Snowflake’s IPO set a record but JFrog’s IPO could be a better bet for investors. In addition to a less egregious pop in first-day trading than Snowflake, JFrog has something Snowflake lacks: its operations generate positive cash flow.
Snowflake’s IPO was distinguished by enthusiasm that lured in Warren Buffett. Its shares begin trading at more than twice its offering price of $120 to a whopping $245 a share — ending September 16 with a market capitalization of $70.4 billion — 5.6 times its pre-IPO valuation of $12.4 billion, according to CNBC. As I wrote last month, for the year ending January 2020, revenues soared 173.7% to $264.7 million while its net loss nearly doubled to $348.54 million.
JFrog — which operates a platform to send software updates to users — enjoyed a 47% pop in its first-day trade, according to Barron’s. Unlike Snowflake, JFrog is profitable. And in a 2018 interview with Shlomi Ben Haim, I found out why — it has what I call in my latest book, a scalable business model.
JFrog — which raised $226.5 million valuing the company at $1.5 billion — was founded in 2008 and became cash flow positive in 2012. Its recent financial results show rapid, cash=flow positive growth. For 2019, JFrog’s revenues were up 64% to about $105 million and its cash flow from operations increased 18% to $10 million, according to its prospectus.
By contrast, Snowflake is growing much faster but its operations incinerate cash. As noted above, in 2019 Snowflake revenue grew almost three times the rate of JFrog’s, while its cash burn rate jumped 22% — Snowflake posted negative cash flow from operations of $177 million, according to Snowflake’s S-1.
JFrog’s service is very useful. As I wrote in October 2018, almost everything you do at home or work is powered by software. But not too long after getting that software, it stops working as well as it should. How so? Hackers exploit its weaknesses, it takes too long to open pages or to respond after you click on a button, it doesn’t work right when you buy a new device or install a new app, and if you try to retrieve things from the cloud, it hangs for too long before responding.
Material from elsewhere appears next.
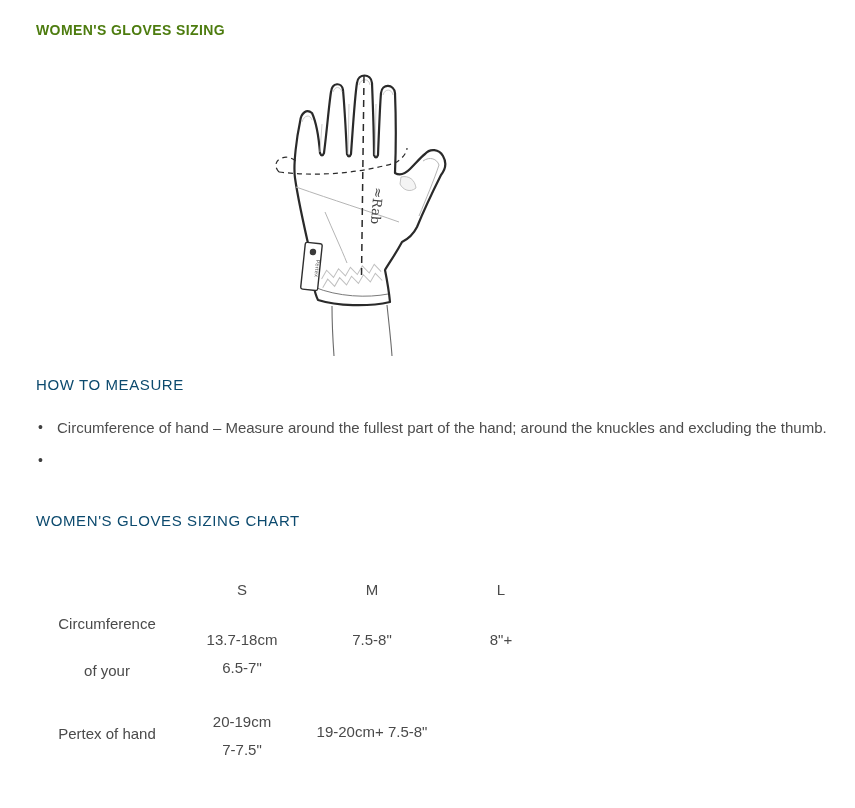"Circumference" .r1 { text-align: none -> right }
Delivering software as a service — in which fixes are sent to users a few times a day — can help solve this problem. But the folks who write that software have a big problem of their own: the process of creating and updating software is fraught with problems — it can be expensive, slow, and vulnerable to hackers. Not surprisingly, there is a big business — dubbed DevOps — short for development operations — to solve this problem. JFrog estimates that this represents a $22 billion opportunity, according to its prospectus.
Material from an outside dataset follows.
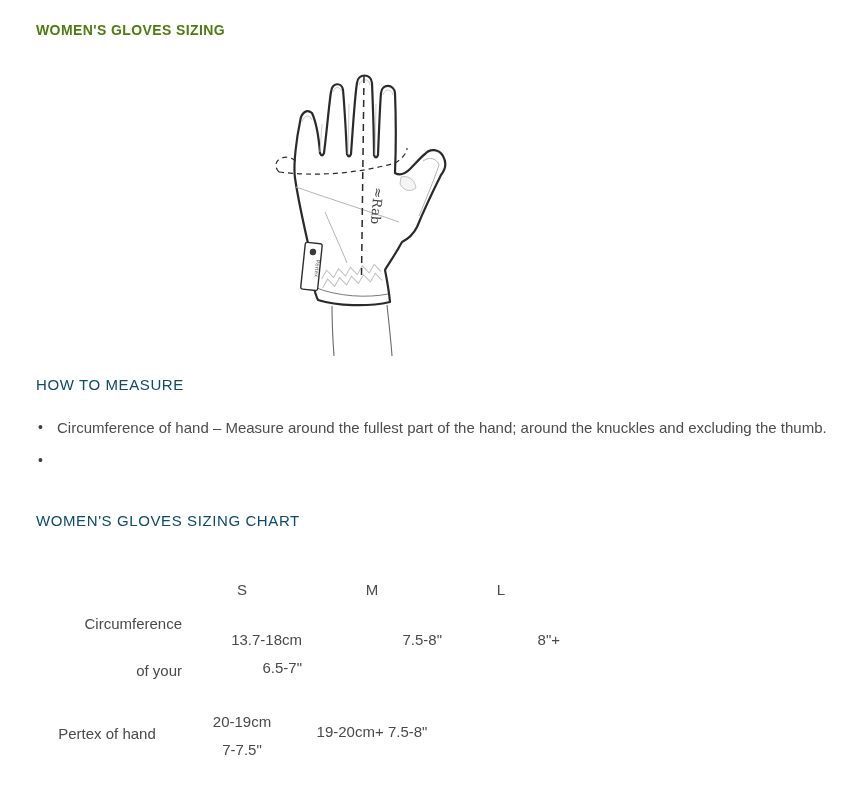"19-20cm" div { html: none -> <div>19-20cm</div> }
JFrog’s so-called liquid software allows its customers to deliver code in the form of binaries so they can deliver it regularly behind the scenes without impinging on the user experience.By June 30, JFrog served about 5,800 organizations, “including all of the top 10 technology organizations, 8 of the top 10 financial services organizations, 9 of the top 10 retail organizations, 8 of the top 10 healthcare organizations, and 7 of the top 9 telecommunications organizations in the Fortune 500,” according to its S1.
Two years ago, when I interviewed CEO, Shlomi Ben Haim, JFrog was proud of its ability to grow rapidly while generating positive cash flow from operations — because its ability to bring in new customers is relatively efficient. As he told me, “We have been cash flow positive since 2014. We did it because we built an efficient funnel [a marketing process to filter out efficiently all but potential customers eager to buy the product]. We did it with zero field sales people. It as all inbound leads converted to buyers by inside sales people. It works because developers don’t like salespeople — they test our product, like it, and adopt it. Developers saw that we are solving their pain — our product became viral.”
By contrast, Snowflake spends much more on marketing and sales. For the year ending January 2020, it spent a whopping $294 million on sales and marketing — 111% of its revenue. JFrog spent a much more modest 42% of its revenue on sales and marketing for the year-ending December 2019.
JFrog’s goal is to delight its customers by delivering excellent service and solving their most pressing technical problems. “JFrog values customer happiness — not satisfaction. We have less than 3% churn. We listen well to our community — which sends us tickets — suggesting how to improve the product. We are best of breed on what matters most to the community rather than trying to do everything as some competitors do. We solve the most urgent customer pain and then launch it,” he said.
I was impressed that Ben Haim recognized the importance of engineering basic business activities such as product development, market and sales so it could grow while generating positive cash flow from operations. This is the essence of a scalable business model — the often skipped second stage of scaling in my book.
With its 2018 capital infusion of $125 million — the last one before its IPO — JFrog planned to add talent to fuel global expansion. Ben Haim explained, “We plan to grow organically offices around the world offering a platform with seven solutions. We will build an enterprise field sales force and use the professional services company we acquired. We also plan to acquire companies in the landscape of our technology. Our revenue growth rate is not coming down. We will reach $1 billion in revenue by 2025. An IPO would be a milestone. We are built to last and an IPO is a tool to get there.”
While JFrog is a smaller company than Snowflake, I think its scalable business model will give it the ability to grow rapidly while generating positive cash flow from operations. I am struggling to see how Snowflake will be able to ever do the same.